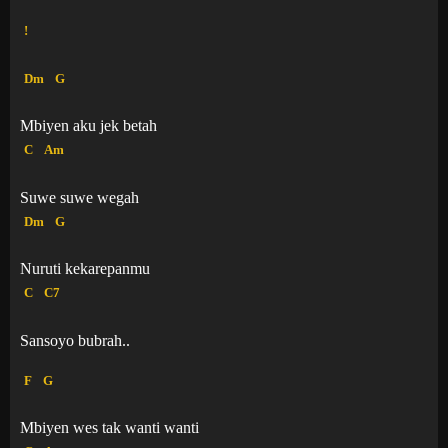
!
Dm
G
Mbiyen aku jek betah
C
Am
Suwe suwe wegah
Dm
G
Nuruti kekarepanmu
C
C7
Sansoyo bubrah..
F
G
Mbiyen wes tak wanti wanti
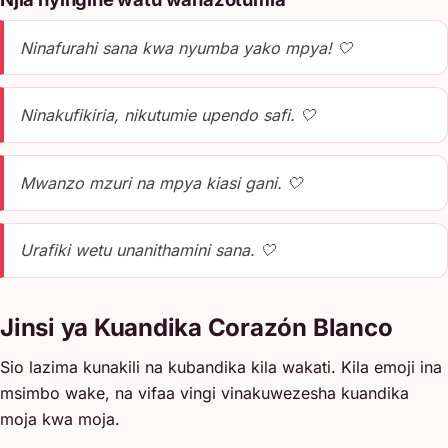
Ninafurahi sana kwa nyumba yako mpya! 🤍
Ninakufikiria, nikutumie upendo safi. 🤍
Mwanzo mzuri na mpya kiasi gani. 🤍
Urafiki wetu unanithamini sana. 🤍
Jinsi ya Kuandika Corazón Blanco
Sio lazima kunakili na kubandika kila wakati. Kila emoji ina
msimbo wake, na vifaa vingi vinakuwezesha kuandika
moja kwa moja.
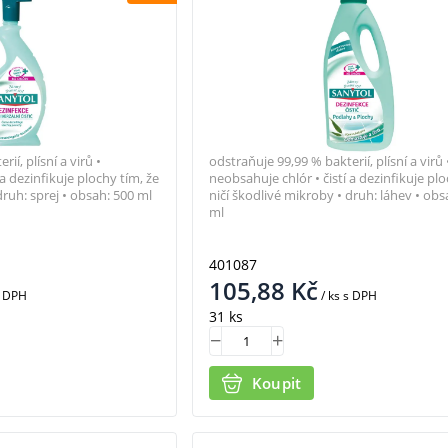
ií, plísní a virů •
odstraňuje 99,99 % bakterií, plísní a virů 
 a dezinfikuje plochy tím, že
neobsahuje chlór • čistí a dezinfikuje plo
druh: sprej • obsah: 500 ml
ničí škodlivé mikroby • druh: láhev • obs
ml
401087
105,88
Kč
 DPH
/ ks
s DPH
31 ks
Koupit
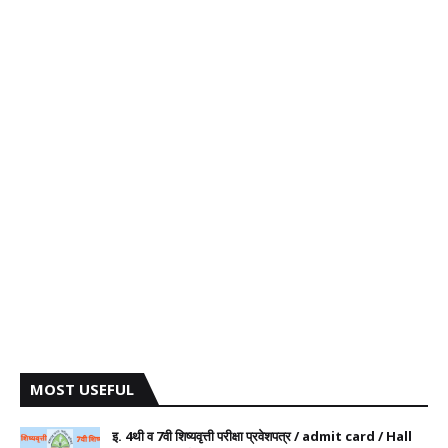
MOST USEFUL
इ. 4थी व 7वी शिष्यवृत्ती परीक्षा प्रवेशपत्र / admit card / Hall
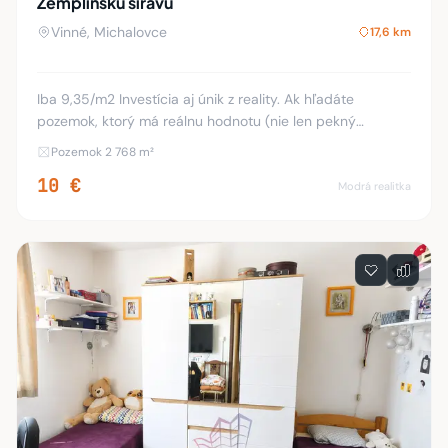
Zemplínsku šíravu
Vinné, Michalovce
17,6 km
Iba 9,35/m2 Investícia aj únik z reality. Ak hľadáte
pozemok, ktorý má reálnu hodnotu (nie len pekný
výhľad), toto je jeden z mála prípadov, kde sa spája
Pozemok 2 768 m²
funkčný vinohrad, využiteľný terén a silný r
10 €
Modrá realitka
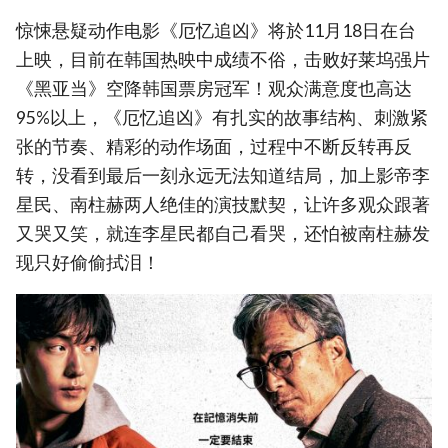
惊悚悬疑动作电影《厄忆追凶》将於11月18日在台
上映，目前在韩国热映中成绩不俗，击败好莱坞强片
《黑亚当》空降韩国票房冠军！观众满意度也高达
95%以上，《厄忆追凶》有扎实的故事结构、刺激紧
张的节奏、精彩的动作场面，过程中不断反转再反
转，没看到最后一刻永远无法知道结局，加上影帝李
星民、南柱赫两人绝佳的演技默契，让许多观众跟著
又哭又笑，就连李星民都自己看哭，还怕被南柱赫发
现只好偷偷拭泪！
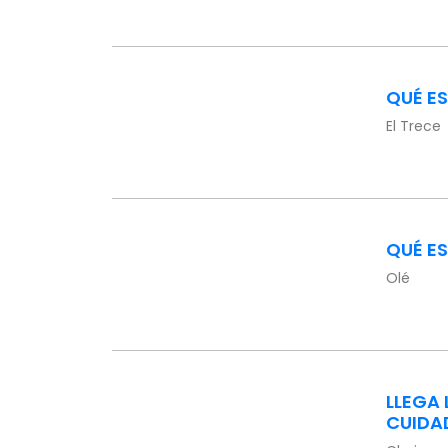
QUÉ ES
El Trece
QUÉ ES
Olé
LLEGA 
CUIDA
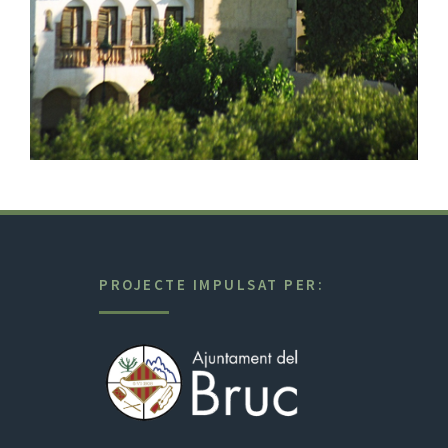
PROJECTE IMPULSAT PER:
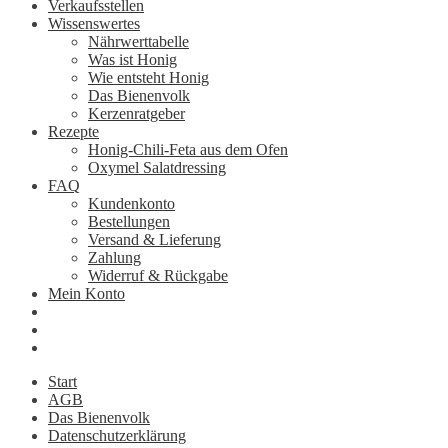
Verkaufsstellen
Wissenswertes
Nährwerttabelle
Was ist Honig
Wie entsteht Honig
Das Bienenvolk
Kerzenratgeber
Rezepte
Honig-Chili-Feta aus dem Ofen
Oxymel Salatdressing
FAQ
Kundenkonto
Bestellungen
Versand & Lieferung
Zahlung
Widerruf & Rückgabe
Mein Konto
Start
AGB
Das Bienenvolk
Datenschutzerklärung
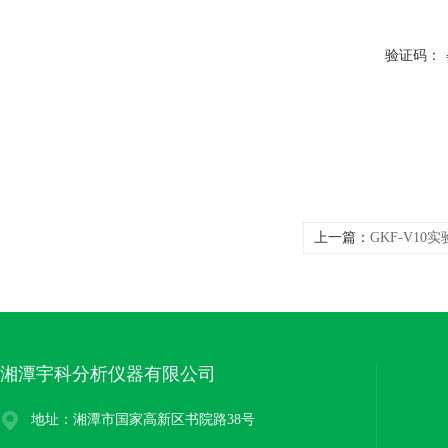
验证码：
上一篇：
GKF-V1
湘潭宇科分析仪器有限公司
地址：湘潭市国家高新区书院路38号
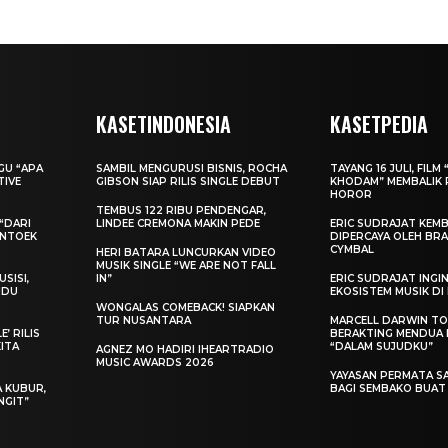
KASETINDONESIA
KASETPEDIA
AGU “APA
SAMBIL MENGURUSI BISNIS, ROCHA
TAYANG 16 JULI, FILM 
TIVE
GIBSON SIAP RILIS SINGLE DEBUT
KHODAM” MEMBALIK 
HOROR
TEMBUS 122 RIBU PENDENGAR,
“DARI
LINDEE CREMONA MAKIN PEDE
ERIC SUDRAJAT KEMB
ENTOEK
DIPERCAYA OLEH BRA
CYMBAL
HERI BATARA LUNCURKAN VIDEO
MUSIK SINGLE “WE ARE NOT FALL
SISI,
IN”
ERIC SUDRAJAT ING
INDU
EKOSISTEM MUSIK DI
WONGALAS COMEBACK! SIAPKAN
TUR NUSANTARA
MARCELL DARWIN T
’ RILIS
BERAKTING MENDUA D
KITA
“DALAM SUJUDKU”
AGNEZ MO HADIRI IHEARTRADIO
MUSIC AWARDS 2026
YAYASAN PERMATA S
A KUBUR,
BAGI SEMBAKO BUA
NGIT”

----

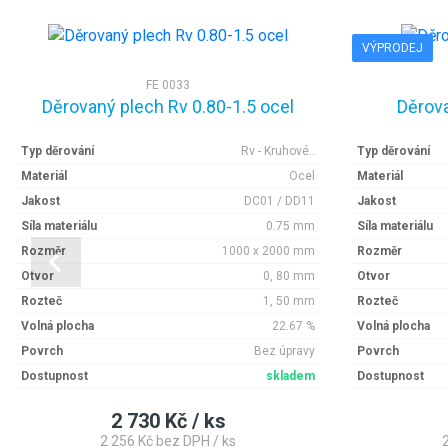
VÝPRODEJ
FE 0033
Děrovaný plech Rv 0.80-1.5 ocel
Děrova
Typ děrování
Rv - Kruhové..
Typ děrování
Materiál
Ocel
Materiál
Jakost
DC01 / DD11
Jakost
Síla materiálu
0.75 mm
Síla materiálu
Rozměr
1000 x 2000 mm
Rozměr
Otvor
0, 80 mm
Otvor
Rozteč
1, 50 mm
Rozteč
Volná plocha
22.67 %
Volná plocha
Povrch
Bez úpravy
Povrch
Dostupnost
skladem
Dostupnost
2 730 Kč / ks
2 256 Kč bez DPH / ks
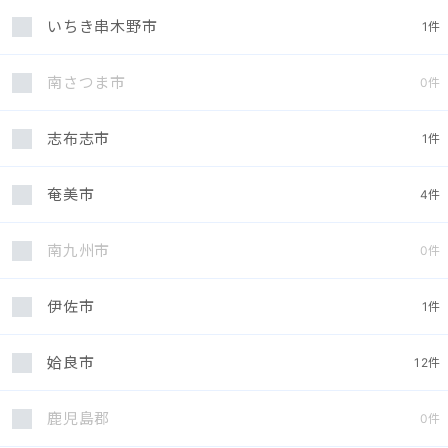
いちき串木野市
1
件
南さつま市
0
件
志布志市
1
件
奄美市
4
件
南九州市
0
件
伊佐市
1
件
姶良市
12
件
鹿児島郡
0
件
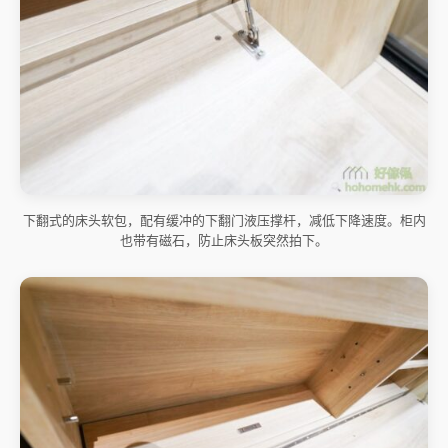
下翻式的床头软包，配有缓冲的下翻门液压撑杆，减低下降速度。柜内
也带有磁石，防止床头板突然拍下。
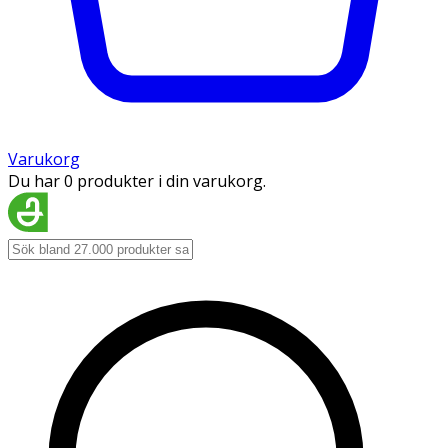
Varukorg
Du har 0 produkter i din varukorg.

----

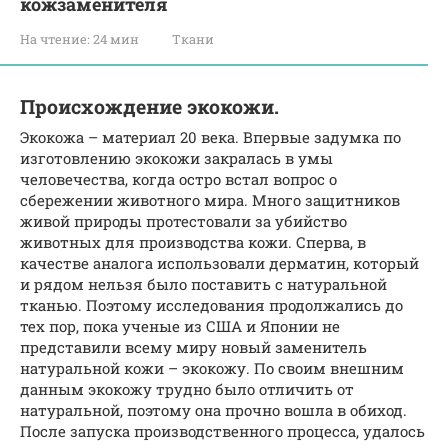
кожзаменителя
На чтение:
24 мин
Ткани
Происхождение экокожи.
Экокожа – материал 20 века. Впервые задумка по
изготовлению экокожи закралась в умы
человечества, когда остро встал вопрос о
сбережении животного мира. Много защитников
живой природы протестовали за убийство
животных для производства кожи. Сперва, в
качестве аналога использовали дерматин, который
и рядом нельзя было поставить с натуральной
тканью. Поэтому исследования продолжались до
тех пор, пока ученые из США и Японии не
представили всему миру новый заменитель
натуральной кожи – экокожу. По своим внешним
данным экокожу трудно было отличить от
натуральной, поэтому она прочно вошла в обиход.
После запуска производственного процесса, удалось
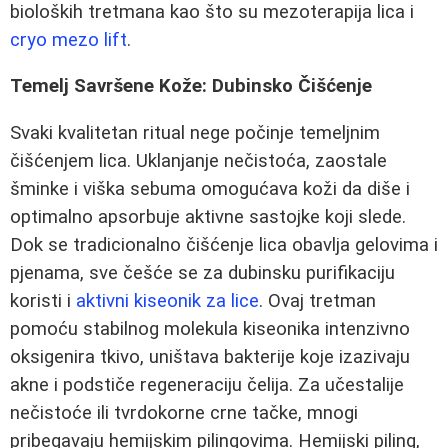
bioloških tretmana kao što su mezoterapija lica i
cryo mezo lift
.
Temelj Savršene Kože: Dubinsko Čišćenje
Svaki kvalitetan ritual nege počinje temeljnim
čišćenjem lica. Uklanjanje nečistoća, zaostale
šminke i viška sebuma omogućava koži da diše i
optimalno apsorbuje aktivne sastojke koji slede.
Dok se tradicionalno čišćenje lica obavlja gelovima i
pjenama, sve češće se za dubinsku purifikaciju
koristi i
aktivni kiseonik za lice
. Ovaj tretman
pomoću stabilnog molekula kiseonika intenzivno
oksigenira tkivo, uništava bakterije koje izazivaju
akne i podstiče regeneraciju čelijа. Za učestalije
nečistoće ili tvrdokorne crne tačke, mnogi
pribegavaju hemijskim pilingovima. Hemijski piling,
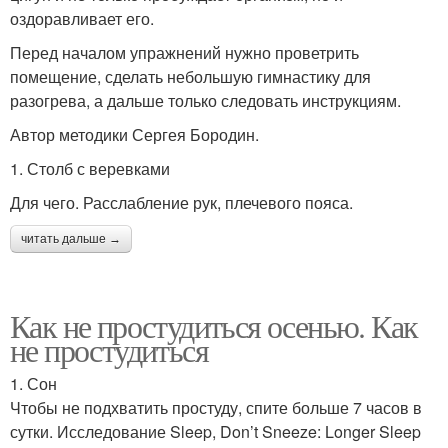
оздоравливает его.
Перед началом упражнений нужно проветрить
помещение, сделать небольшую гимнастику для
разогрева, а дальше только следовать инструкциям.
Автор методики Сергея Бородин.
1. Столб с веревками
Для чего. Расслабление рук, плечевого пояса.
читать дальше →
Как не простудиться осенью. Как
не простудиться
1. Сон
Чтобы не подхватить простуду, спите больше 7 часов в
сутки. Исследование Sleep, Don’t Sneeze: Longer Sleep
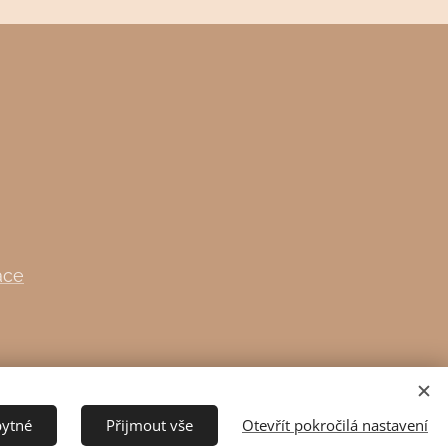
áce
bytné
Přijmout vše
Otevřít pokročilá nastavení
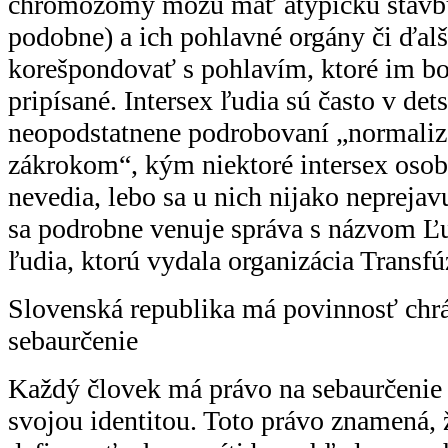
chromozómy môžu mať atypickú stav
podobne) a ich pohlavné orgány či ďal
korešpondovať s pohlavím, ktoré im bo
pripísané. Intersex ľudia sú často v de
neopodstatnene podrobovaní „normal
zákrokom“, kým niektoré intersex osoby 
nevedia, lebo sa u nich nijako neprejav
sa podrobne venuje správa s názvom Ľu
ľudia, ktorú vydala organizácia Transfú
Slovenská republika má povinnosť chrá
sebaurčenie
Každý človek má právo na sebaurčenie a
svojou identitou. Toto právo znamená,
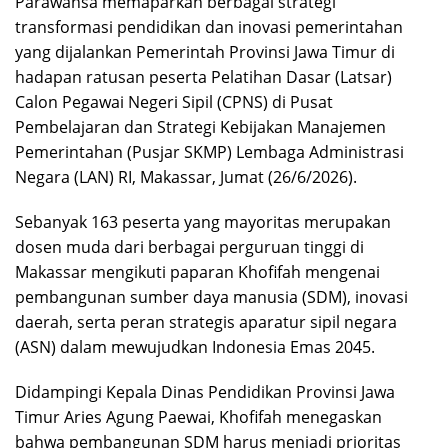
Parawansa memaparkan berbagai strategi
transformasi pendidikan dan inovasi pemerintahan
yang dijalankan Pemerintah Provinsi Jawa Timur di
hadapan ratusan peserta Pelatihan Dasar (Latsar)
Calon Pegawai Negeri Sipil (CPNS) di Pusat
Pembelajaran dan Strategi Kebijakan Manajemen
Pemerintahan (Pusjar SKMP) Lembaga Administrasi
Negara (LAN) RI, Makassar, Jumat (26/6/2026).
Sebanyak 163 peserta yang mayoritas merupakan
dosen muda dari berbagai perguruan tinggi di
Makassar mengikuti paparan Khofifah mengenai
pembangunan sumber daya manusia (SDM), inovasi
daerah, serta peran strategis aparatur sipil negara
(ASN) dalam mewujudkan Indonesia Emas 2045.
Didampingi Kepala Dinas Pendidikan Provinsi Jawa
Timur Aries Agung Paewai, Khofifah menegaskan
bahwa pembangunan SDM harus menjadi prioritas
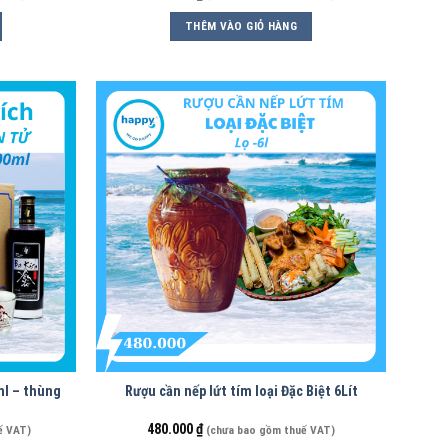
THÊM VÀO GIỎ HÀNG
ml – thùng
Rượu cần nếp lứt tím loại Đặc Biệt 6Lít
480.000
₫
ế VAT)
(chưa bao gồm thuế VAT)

----

Starting at the line containing "тех пор, пока ученые из США и Японии не" and finishing at the line containing "bioloških tretmana kao", return those lines exactly as they appear above, without the pictures.

тех пор, пока ученые из США и Японии не
представили всему миру новый заменитель
натуральной кожи – экокожу. По своим внешним
данным экокожу трудно было отличить от
натуральной, поэтому она прочно вошла в обиход.
После запуска производственного процесса, удалось
bioloških tretmana kao što su mezoterapija lica i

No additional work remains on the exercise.